The AMS glossary of meteorology's definition of graupel is
AMS glossary of meteorology said:
Heavily rimed
snow particles, often called
snow pellets; often indistinguishable from very small
soft hail except for the size convention that
hail must have a diameter greater than 5 mm.
Sometimes distinguished by shape into conical, hexagonal, and lump (irregular) graupel.
I think the main tipping point in the distinction between graupel and hail is the size...that 5 mm threshold.

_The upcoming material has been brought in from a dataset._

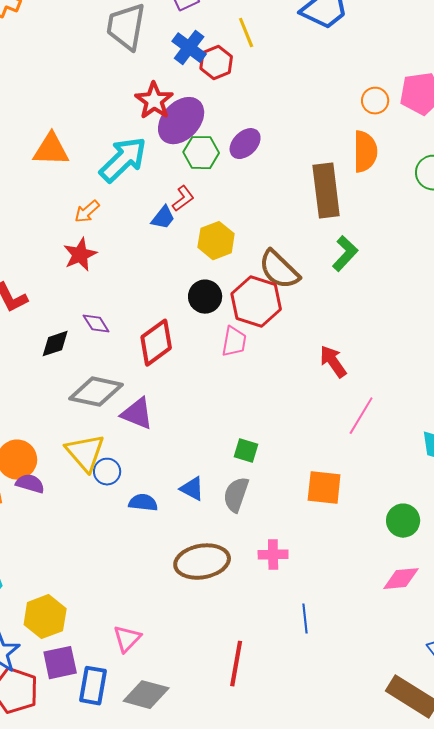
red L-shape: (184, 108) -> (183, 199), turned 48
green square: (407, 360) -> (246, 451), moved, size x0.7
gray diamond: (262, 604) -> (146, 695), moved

Below that, any frozen particle that isn't clearly just a snow or ice crystal could probably be considered graupel, and that does include hydrometeors that began as liquid and subsequently froze. I do think that some degree of riming is necessary to distinguish graupel from sleet at the ground, though. However, most microphysics schemes do not specify a sleet category for hydrometeors, although that is getting at your last point that hydrometeors exist on a continuum of particle descriptors.
Hugh Morrison at NCAR has been at the forefront of this continuum of particle behaviors by designing what is called the predicted particle properties, or P3, microphysics scheme, that has yet to catch on to regular use in the NWP community, but is a step in the right direction towards abandoning the use of discrete precip types and towards greater realism. Instead of assuming the usual 6 or so hydrometeor forms (rain, snow, cloud water, cloud ice, graupel, and hail [which many schemes lump in with graupel]), superparticles (assumed groups of particles) are prognosticated to have various types of particle properties (mass, mass of rime, volume of rime, and number concentration within a unit volume) which can evolve freely. Particle types can subsequently be diagnosed after the fact from the values of those particle properties.